_Requirement_. The only thing to report is how many lines of the data contain the word "Left".

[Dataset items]
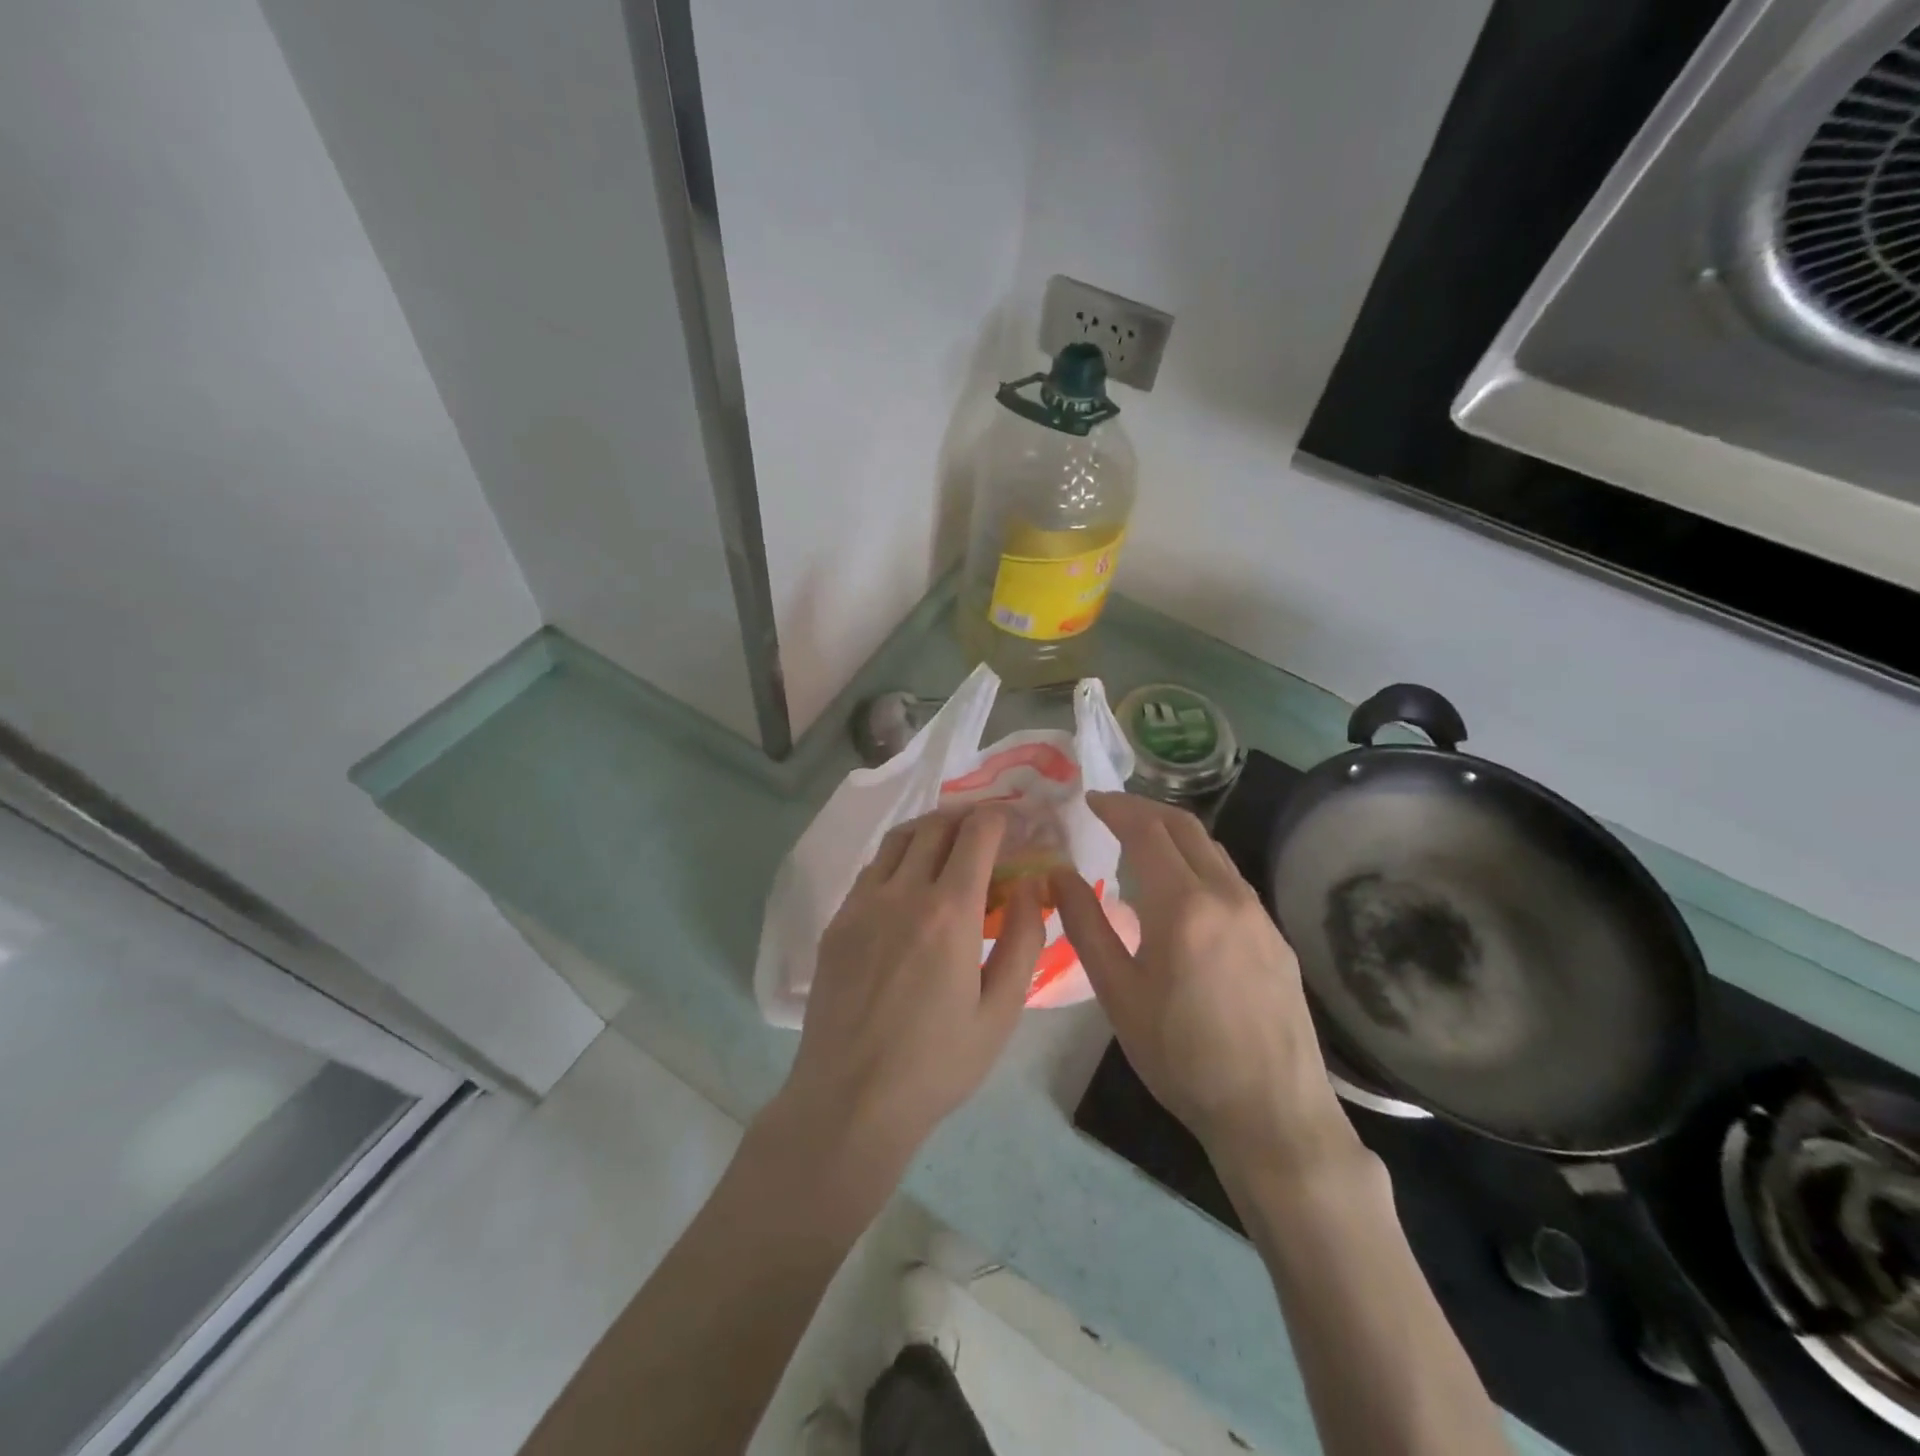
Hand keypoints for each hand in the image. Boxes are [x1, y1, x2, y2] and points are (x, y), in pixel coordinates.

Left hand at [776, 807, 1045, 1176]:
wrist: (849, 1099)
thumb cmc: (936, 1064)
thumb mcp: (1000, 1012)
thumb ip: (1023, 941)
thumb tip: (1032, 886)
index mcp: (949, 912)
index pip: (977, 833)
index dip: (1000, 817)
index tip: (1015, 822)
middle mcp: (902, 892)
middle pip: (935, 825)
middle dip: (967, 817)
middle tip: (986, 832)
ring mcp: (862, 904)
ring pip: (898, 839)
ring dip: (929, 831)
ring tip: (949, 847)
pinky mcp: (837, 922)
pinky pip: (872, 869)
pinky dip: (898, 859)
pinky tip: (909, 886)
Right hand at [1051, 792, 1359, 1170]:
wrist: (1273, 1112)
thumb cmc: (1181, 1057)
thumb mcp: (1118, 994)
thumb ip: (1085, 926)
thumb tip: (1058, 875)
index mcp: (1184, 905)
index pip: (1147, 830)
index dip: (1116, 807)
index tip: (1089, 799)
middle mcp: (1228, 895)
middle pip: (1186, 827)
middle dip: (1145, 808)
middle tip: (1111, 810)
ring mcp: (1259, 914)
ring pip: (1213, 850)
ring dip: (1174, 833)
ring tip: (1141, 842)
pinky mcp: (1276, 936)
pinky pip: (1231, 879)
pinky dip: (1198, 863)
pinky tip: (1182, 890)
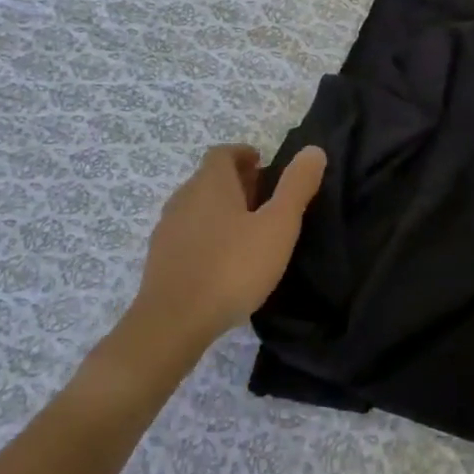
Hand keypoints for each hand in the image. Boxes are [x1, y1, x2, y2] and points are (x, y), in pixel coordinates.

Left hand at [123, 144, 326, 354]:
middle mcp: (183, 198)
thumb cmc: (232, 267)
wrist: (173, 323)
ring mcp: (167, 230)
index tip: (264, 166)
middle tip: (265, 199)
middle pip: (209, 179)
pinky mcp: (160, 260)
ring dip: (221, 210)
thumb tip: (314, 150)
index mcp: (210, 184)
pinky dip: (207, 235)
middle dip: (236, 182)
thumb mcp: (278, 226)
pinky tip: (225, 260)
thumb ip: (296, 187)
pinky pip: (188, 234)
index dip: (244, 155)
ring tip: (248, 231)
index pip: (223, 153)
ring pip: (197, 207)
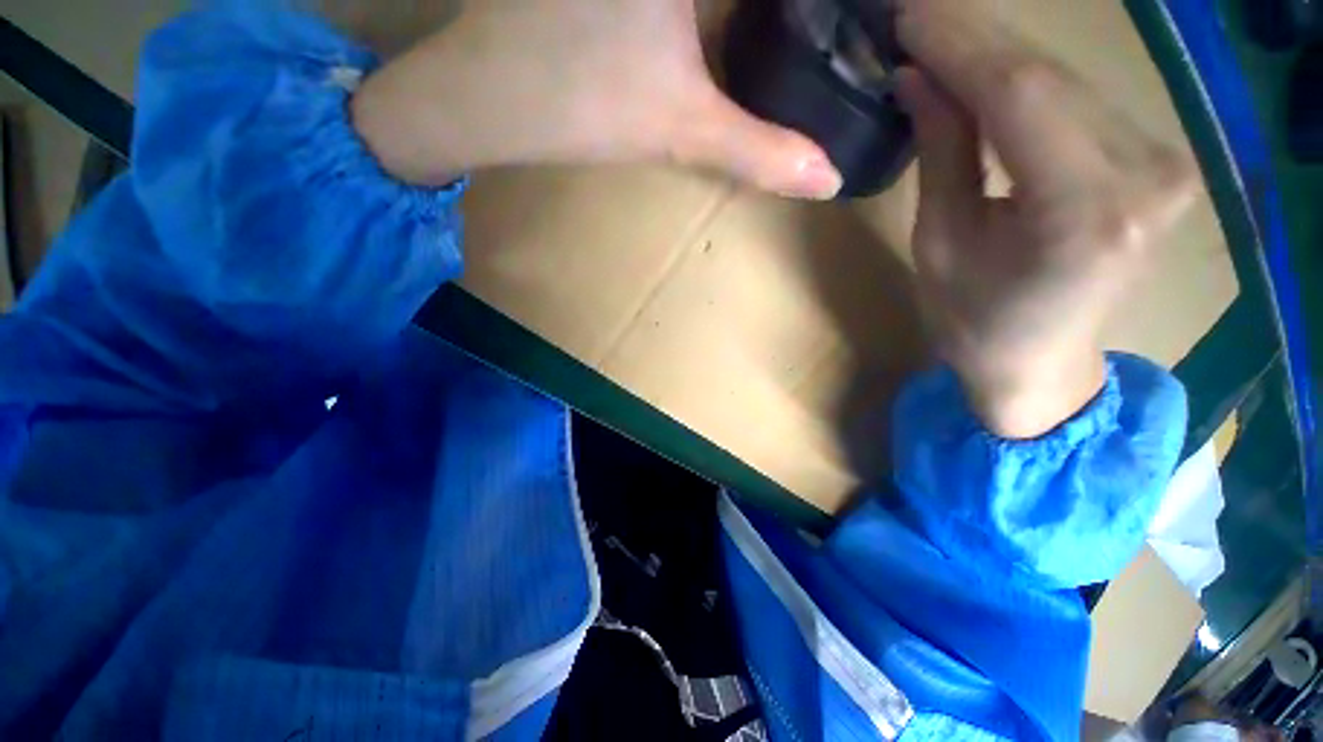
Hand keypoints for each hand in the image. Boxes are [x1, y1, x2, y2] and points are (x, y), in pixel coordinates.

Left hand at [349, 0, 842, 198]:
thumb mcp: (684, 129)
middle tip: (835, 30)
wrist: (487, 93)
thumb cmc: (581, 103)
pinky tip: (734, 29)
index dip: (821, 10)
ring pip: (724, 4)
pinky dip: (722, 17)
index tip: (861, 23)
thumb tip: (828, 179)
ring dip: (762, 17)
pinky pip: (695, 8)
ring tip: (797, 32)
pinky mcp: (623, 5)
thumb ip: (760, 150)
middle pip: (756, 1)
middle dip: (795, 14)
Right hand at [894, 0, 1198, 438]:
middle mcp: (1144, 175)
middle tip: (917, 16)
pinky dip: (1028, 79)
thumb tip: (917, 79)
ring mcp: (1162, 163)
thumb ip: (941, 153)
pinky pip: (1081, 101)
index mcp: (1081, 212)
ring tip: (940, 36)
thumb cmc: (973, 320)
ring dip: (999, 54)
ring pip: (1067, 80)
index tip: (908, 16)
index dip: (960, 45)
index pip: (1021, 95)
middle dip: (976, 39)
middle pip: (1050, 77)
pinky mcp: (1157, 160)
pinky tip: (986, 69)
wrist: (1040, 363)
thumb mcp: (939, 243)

_Problem solution_. 3